◆ **TEXTO DE LEITURA**
Já citei mais de uma vez uma das cartas ficcionais de Fradique Mendes a Madame de Jouarre, em que este descreve a sua chegada de comboio a Lisboa. A carta é uma cruel metáfora sobre Portugal, das mais cruéis e desapiedadas que conheço, e mortiferamente verdadeira. Nela cabe da pior maneira a indústria do "sonho", da "esperança" do "optimismo", com que uns se pretendem distinguir dos outros como sendo melhores. Eles "sonham", os outros não.


Essa espécie de oração sobre a "esperança" e o "sonho" tem outras variantes, como seja: "temos que acreditar em nós próprios", "somos capazes", "os portugueses só sabem dizer mal de si próprios diferentemente dos outros povos que nunca o fazem" (quem diz isto não sabe nada dos "outros povos"), "não se pode só dizer mal", etc., etc. Este mambo-jambo piedoso apenas pretende manter os portugueses numa espécie de estado de estupor cívico, ignorando a sua realidade e os seus problemas, envolvendo-os naquilo que o mesmo Eça chamava o "manto diáfano" da mentira. Este "manto diáfano", muitas vezes mais para o nevoeiro espesso do que para o "diáfano", é assegurado pela propaganda dos poderosos, mas também pela credulidade emocional dos destinatários.

O que está de mais cruel na carta de Fradique é a a afirmação de que o êxito desse marketing da "esperança" é que ele tem sucesso, não porque os portugueses tenham qualquer esperança, mas sim porque lhes agrada ouvir esse discurso, na exacta medida em que também lhes agrada o seu oposto, o catastrofismo absoluto. Não tendo que ser bipolares, algum dos lados está errado, ou então somos incapazes de nos colocarmos ao centro, no domínio da Razão. Estão sempre a acenar-nos com o Pathos, e o Pathos "passa" bem quer na televisão quer na retórica política produzida por cínicos para as massas. Sensatez - escassa; expectativas irrealistas - muitas. É o "sonho".

Eça, na pele de Fradique, culpava a "bonacheirice" dos portugueses:
"Humilhação incomparável! Senti logo não sei que torpe enternecimento, que me amolecia o coração. Era a bonacheirice, a relassa fraqueza que nos enlaça a todos nós Portugueses, nos enche de culpada indulgência uns para os outros, e irremediavelmente estraga entre nós toda a Disciplina e toda a Ordem."
As palavras de Eça "Disciplina" e "Ordem" são de natureza cívica, não são emanações da autoridade. A "ordem" aqui não tem o sentido salazarista que 40 anos depois vai ter: Eça não está a pedir que nos imponham qualquer "ordem" para corrigir os nossos defeitos, está a enunciar o que espontaneamente nos falta, o que marca o nosso atraso, aquilo de que não somos capazes, pela nossa "relassa fraqueza". E todos os dias precisamos desta crueldade queiroziana em vez da louvação das nossas virtudes "bonacheironas".

◆ **MATERIAL FORNECIDO**
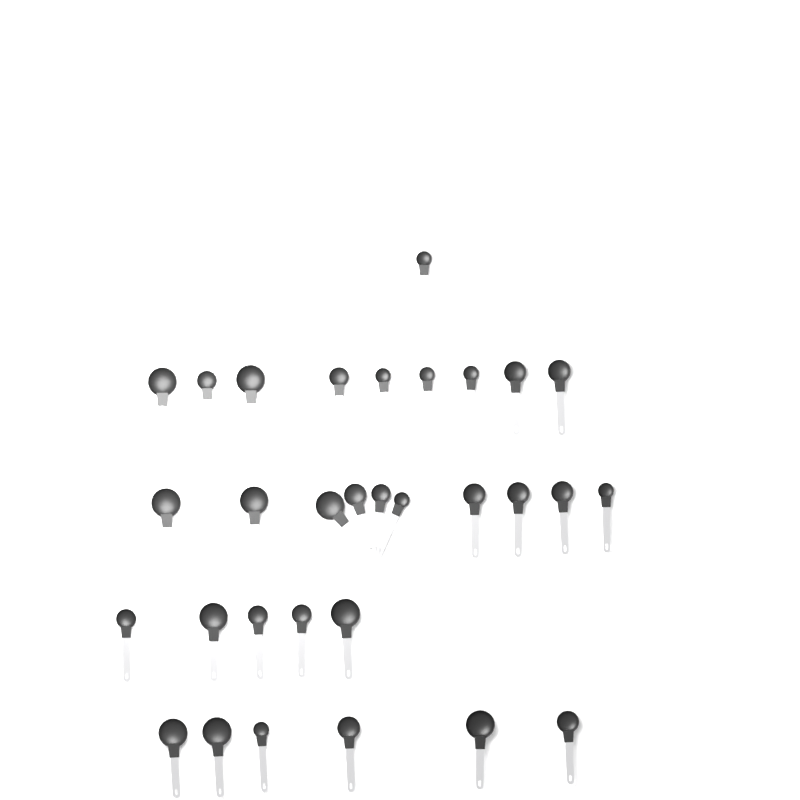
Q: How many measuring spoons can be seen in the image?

◆ **TAREFAS PEDIDAS**
1. Reescreva de forma mais breve o parágrafo do texto sobre a carta de Fradique Mendes que começa por "Essa espécie de oração", mantendo os seus factos principais.
2. Transcreva palavra por palavra, do texto sobre a carta de Fradique Mendes, a passagem que abre com as palavras que contêm "Já citei mais" e fecha com "os outros não.".

◆ **RESPOSTAS ESCRITAS**
1. A "oração" sobre a "esperança" e o "sonho" tem variantes como "temos que acreditar em nós próprios", "somos capazes" ou "não se pode só dizer mal". Este discurso piedoso mantém os portugueses num estado de estupor cívico. Ignoram a sua realidade e os seus problemas, envoltos no "manto diáfano" da mentira de que falava Eça. Esse manto é assegurado pela propaganda dos poderosos e também pela credulidade emocional dos destinatários.

2.
Já citei mais de uma vez uma das cartas ficcionais de Fradique Mendes a Madame de Jouarre, em que este descreve a sua chegada de comboio a Lisboa. A carta é uma cruel metáfora sobre Portugal, das mais cruéis e desapiedadas que conheço, e mortiferamente verdadeira. Nela cabe da pior maneira a indústria do "sonho", da "esperança" do "optimismo", com que uns se pretendem distinguir dos outros como sendo melhores. Eles "sonham", os outros não.